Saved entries

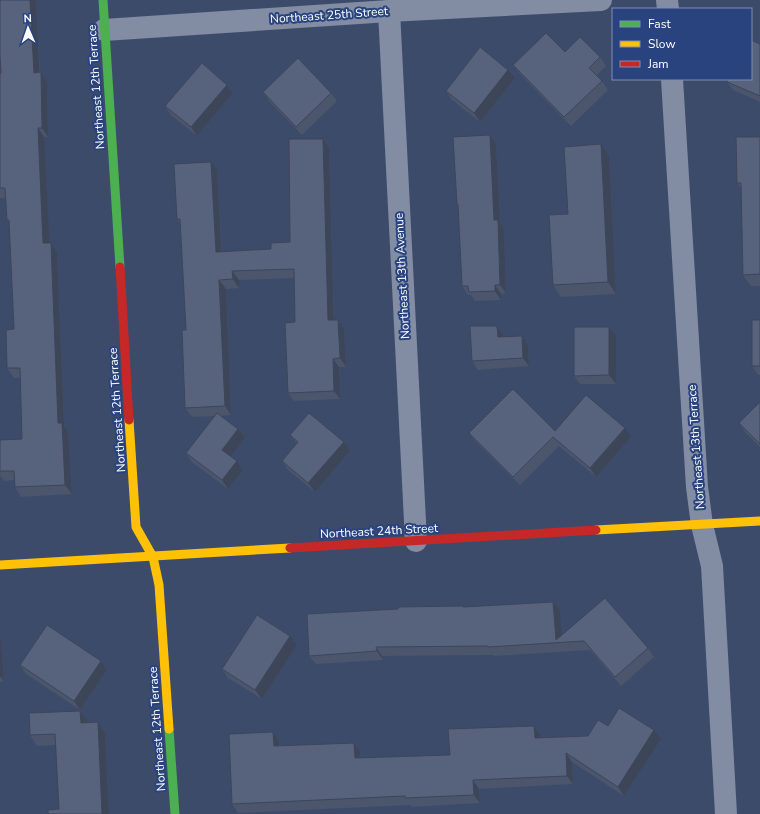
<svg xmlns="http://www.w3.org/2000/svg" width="760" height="814" font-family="'Nunito Sans',sans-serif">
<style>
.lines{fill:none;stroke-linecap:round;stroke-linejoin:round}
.street{stroke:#828ca2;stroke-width:22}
.fast{stroke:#4caf50;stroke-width:9}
.slow{stroke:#ffc107;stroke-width:9}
.jam{stroke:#c62828;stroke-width:9}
.wall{fill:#4b556c}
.shaded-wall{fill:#3d4558}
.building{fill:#57637d;stroke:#3d4558}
.labels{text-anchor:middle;stroke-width:4;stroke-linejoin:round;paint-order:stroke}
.street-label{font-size:12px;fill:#fff;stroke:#29437f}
</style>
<rect width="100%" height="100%" fill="#3d4b6b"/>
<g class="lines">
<g class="street">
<polyline points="667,0 668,9"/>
<polyline points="389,11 416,541"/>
<polyline points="104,30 389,11 601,0"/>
<polyline points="672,79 697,487 702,525 712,566 726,814"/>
</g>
<g class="fast">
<polyline points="103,0 120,267"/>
<polyline points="169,729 175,814"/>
</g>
<g class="slow">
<polyline points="129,420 136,527 153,557 159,585 169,729"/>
<polyline points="596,530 760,521"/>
<polyline points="0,565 290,548"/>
</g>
<g class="jam">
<polyline points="120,267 129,420"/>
<polyline points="290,548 596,530"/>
</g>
</g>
<g class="wall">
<polygon points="0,0 36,0 40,72 41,72 47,82 48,137 44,137 49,243 51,243 57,252 64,426 68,432 72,494 21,497 15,487 14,480 4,481 0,475 0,440 22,439 20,378 14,378 7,368 14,329 9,223 7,220 6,198 0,198 0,112 1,73"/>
<polygon points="760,44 760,102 733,90 727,82"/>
<polygon points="565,52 600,57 606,66 597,75 602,81 608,90 571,126 520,74 513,65"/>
<polygon points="515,78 480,122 452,100 446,91"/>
<polygon points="227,85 233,93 197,136 171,115 165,106"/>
<polygon points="263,92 331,93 337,101 302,135 269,101"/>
<polygon points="760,137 760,286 751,286 743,275 741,189 737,183"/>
<polygon points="323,139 329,147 334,320 344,329 346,367 339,367 340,399 294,401 288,393 295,322 294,278 239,280 239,288 226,289 231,415 221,416 238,429 245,437 230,456 243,470 228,489 192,462 186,453 215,416 192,417 185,408 186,330 180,224 177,219 217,170 222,252 271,249 290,242"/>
<polygon points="496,144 500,224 504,229 506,293 501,294 501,300 475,301 471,295 468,295 462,286 458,205 457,204"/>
<polygon points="601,144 609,156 616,294 561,297 553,285 568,214"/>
<polygon points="760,320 760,375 758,375 752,366"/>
<polygon points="497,326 503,335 503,337 522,336 528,345 529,366 478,370 472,361"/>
<polygon points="609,327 616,335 616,384 580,384 574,376"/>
<polygon points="760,402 760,447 745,432 739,423"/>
<polygon points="555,431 631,437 596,477 559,446 520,485 475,441 469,433"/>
<polygon points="290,435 350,451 315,492 288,470 282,461 297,444"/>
<polygon points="553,602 560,610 561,635 648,648 654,657 621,686 590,650 495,656 494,655 382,656 383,660 316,664 309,656 464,607"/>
<polygon points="0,639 1,641 4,681 0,682"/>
<polygon points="297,645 262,699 228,678 222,669"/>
<polygon points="20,665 107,670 80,710 26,674"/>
<polygon points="80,711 88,722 98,722 105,733 109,814 48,814 59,809 56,745 37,746 30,735"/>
<polygon points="534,726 540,734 540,738 588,736 608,726 661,739 624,796 572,762 573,784 479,789 480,803 411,807 410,805 238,813 232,804 273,732 279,741 280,746 354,743 360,751 361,758 450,755"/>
</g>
<g class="shaded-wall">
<polygon points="30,0 36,0 40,82 34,73"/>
<polygon points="508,70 515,78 480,122 474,113"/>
<polygon points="41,72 47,82 48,137 42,128"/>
<polygon points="227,85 233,93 197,136 191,127"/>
<polygon points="38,128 44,137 50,252 43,243"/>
<polygon points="490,135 496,144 500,224 504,229 506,293 500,285 494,220"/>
<polygon points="323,139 329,147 334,329 328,320"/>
<polygon points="601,144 609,156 616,294 608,282"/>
<polygon points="211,162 217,170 222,261 216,252"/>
<polygon points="51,243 57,252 64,426 68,432 72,494 65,485 58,423"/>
<polygon points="232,271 239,280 239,288 233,279"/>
<polygon points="219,280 226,289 231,415 225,406"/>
<polygon points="495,285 501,294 501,300 495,291"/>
<polygon points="338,320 344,329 346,367 340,358"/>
<polygon points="497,326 503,335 504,346 498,337"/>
<polygon points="609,327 616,335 616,384 609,375"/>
<polygon points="522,336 528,345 529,366 523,358"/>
<polygon points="333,359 339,367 340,399 334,391"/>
<polygon points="625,428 631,437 596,477 590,468"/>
<polygon points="238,429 245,437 229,459 222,450"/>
<polygon points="344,442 350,451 315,492 308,483"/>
<polygon points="237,461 243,470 228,489 222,480"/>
<polygon points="553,602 560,610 562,643 556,640"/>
<polygon points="290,636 297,645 262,699 255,690"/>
<polygon points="0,639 1,641 4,681 0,676"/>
<polygon points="376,647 382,656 383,660 377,651"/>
<polygon points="101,661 107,670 80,710 74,701"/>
<polygon points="80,711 88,722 89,734 81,723"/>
<polygon points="98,722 105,733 109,814 102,814"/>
<polygon points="534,726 540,734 541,747 535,738"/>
<polygon points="654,730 661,739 624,796 618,787"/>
<polygon points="273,732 279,741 280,755 274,746"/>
<polygon points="354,743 360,751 361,767 355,758"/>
<polygon points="566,753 572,762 573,784 567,776"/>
<polygon points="473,780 479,789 480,803 474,795"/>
</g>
<g class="building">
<polygon points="0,0 30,0 34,73 41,72 42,128 38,128 43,243 51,243 58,423 62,423 65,485 15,487 14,471 0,471 0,440 22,439 20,368 7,368 6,330 14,329 9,220 7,220 5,188 0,188 0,73 1,73 0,55"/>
<polygon points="546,33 565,52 580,37 600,57 589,68 602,81 564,117 513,65"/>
<polygon points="751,40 760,44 760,96 727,82 728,79 751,79"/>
<polygon points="480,47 508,70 474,113 446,91"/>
<polygon points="298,58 331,93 296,127 263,92"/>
<polygon points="202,63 227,85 191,127 165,106"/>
<polygon points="490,135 494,220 498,220 500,285 495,285 495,291 469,292 468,286 462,286 458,204 457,204 453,137"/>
<polygon points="736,137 760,137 760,274 743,275 741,183 737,183"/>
<polygon points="289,139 323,139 328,320 338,320 340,358 333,359 334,391 288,393 285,323 295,322 294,269 232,271 233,279 219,280 225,406 185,408 182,330 186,330 180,219 177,219 174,164 211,162 216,252 271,249 271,243 290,242"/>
<polygon points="601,144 608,282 553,285 549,215 568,214 564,147"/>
<rect x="752" y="320" width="8" height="46"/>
<polygon points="470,326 497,326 498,337 522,336 523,358 472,361"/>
<polygon points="574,327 609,327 609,375 574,376"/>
<polygon points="513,389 555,431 586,395 625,428 590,468 553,437 513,477 469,433"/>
<polygon points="760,402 760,444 739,423"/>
<polygon points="217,413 238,429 222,450 237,461 222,480 186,453"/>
<polygon points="309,413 344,442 308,483 282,461 298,442 290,435"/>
<polygon points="605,598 648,648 615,677 584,641 488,647 488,646 376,647 377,651 309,656 307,614 398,609 398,607 463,606 463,607 553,602 556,640"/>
<polygon points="257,615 290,636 255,690 222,669"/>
<polygon points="47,625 101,661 74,701 20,665"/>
<polygon points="619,708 654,730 618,787 566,753 567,776 473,780 474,795 405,798 405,796 232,804 229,734 273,732 274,746 354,743 355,758 450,755 448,729 534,726 535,738 588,736 598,720 608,726"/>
<polygon points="80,711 81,723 98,722 102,814 48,814 48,810 59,809 55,734 30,735 29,713"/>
</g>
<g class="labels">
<g class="street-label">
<text transform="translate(329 15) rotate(-4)" y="4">Northeast 25th Street</text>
<text transform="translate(96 87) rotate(-94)" y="4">Northeast 12th Terrace</text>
<text transform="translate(402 276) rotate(-93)" y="4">Northeast 13th Avenue</text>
<text transform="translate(117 410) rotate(-94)" y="4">Northeast 12th Terrace</text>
<text transform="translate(696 447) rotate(-94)" y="4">Northeast 13th Terrace</text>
<text transform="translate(379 531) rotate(-3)" y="4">Northeast 24th Street</text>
<text transform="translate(157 729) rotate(-94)" y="4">Northeast 12th Terrace</text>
</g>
</g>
<rect x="612" y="8" width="140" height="72" fill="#29437f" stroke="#7f8eb2"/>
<rect x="620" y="21" width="20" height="6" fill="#4caf50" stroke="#7f8eb2"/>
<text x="648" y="28" font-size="12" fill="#ffffff">Fast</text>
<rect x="620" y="41" width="20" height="6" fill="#ffc107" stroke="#7f8eb2"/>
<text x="648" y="48" font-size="12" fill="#ffffff">Slow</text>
<rect x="620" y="61" width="20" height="6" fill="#c62828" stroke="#7f8eb2"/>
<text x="648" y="68" font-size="12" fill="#ffffff">Jam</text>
<g transform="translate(28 28) rotate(358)" stroke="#29437f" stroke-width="3" paint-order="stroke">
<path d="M0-3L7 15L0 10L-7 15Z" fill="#ffffff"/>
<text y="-6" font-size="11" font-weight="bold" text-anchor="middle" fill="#ffffff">N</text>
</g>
</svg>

**What the task asks**: The expected output is each line of the records above that includes the word "lines".

**Answer**:
.lines{fill:none;stroke-linecap:round;stroke-linejoin:round}
<g class="lines">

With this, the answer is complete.